• _Work task_
Report every line of the records that contains the word "down".

--- Source data Enclosed Below ---

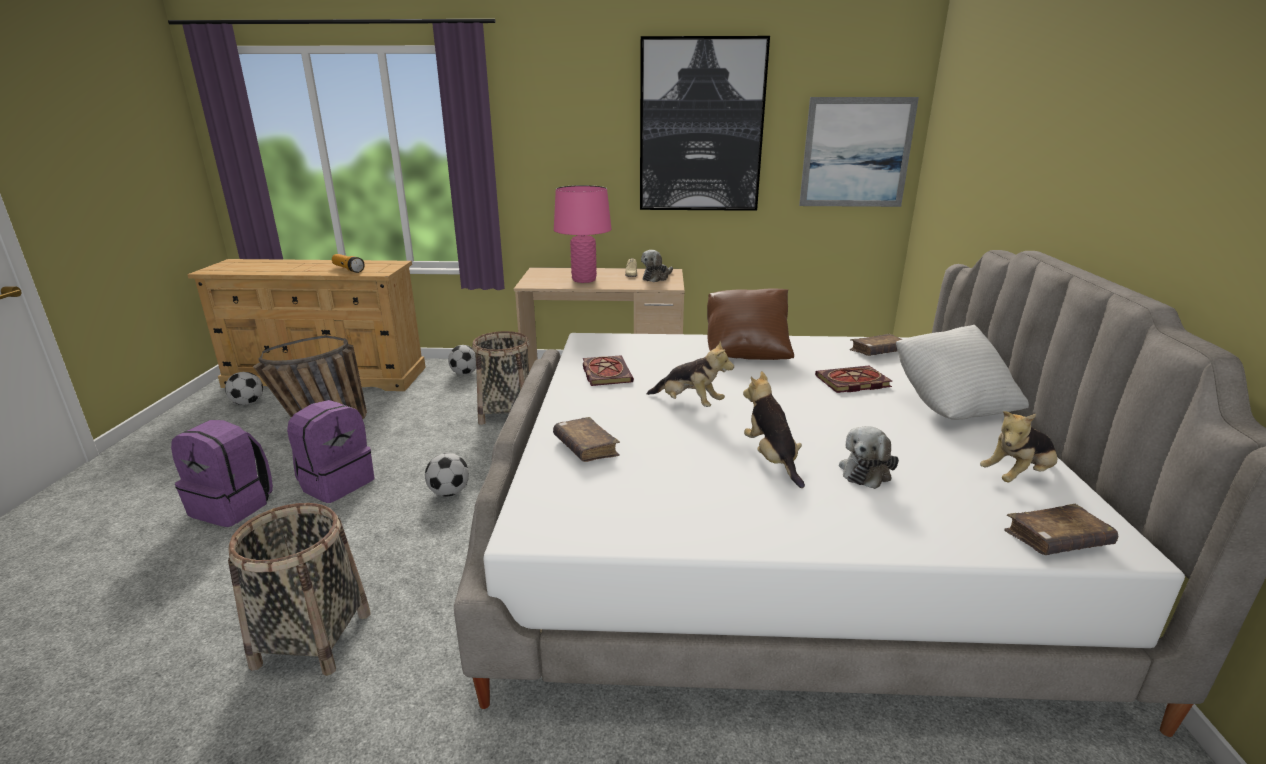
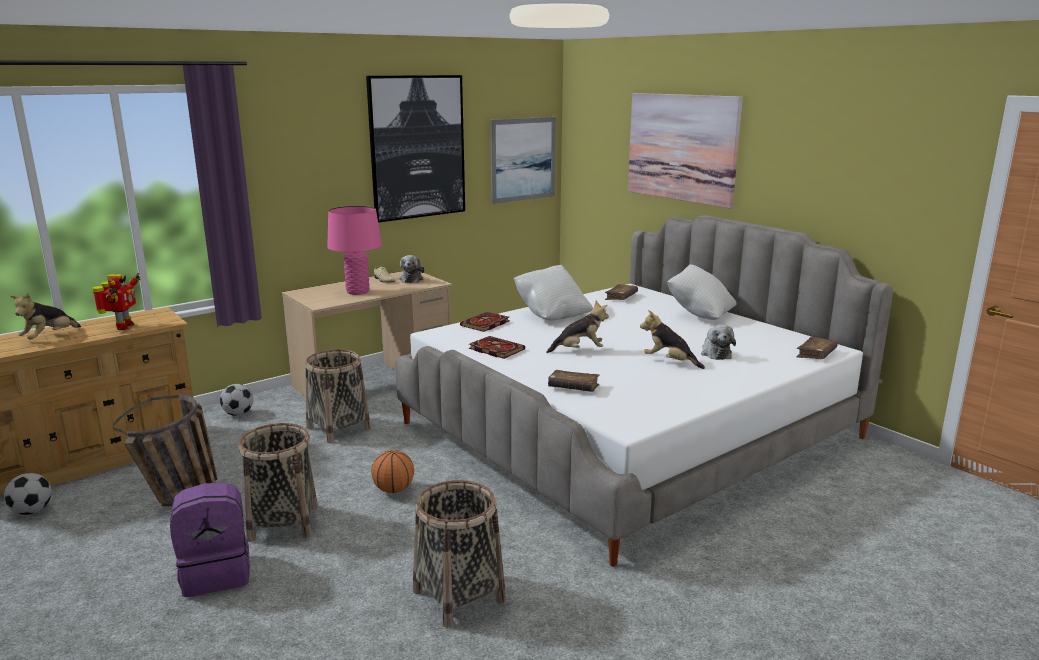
camera: 40 degrees left, 5 degrees down
purple backpack [287,400,374,503] -> basket [238,423,318,542]
flashlight [332,254,365,273] -> toy robot [92,273,140,330]
football [425,453,469,497] -> basketball [371,450,414,493]
brown pillow [707,288,794,360] -> white pillow [514,265,593,321]
book [815,366,892,393] -> book moved to [460,312,510,332]
plush toy [980,411,1057,483] -> plush toy moved to [10,293,81,339]
none -> picture [628,93,743,208]

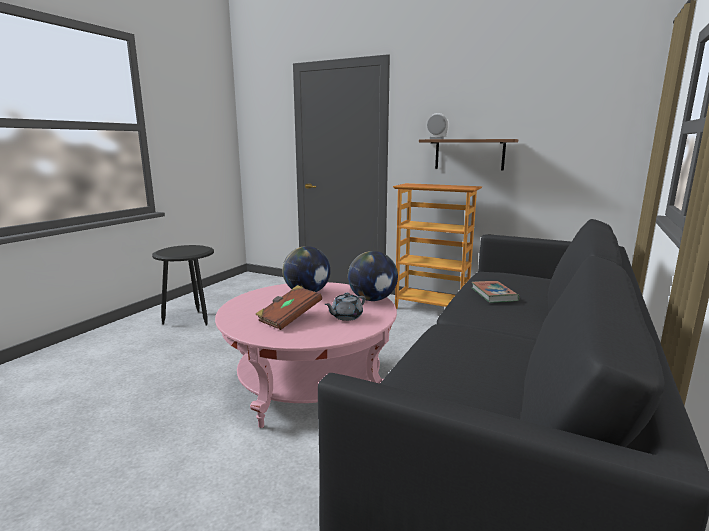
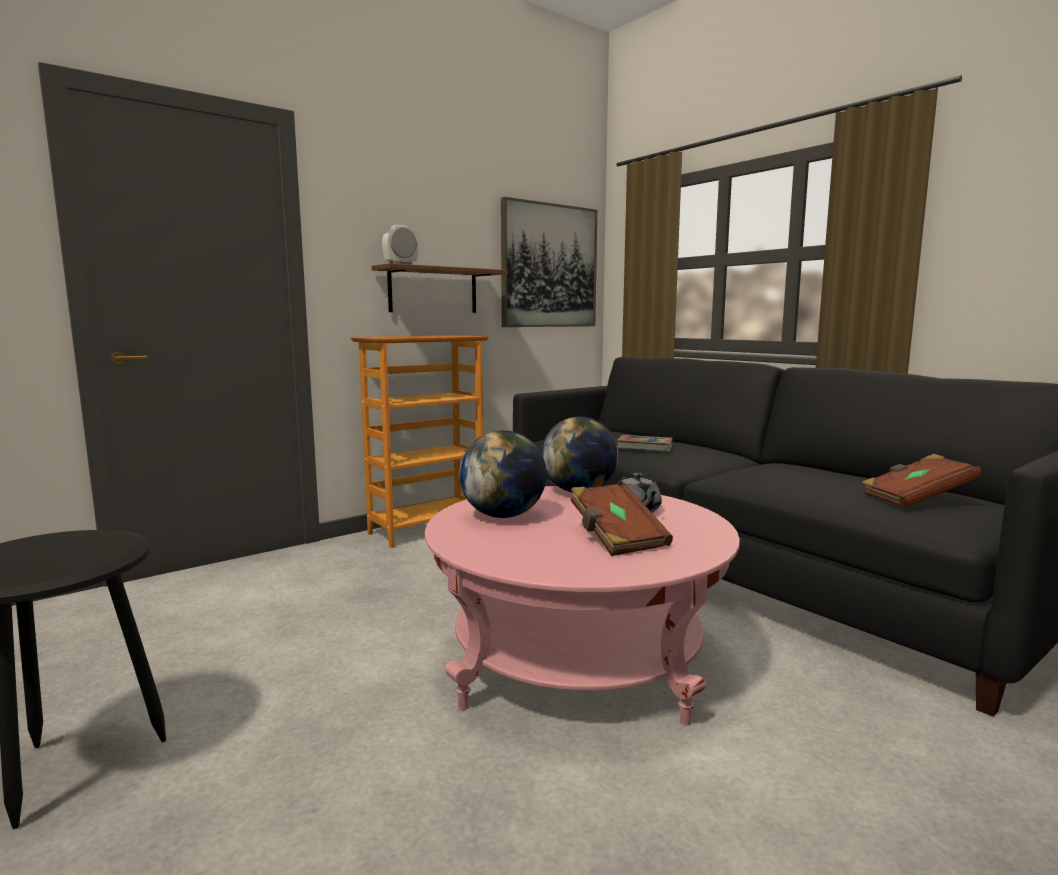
camera: 65 degrees left, 5 degrees down
none -> picture [501,197,597,327]
none -> brown book [861,454,982,508]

--- End of Enclosed Source data ---

• _Response to the task_
camera: 40 degrees left, 5 degrees down
camera: 65 degrees left, 5 degrees down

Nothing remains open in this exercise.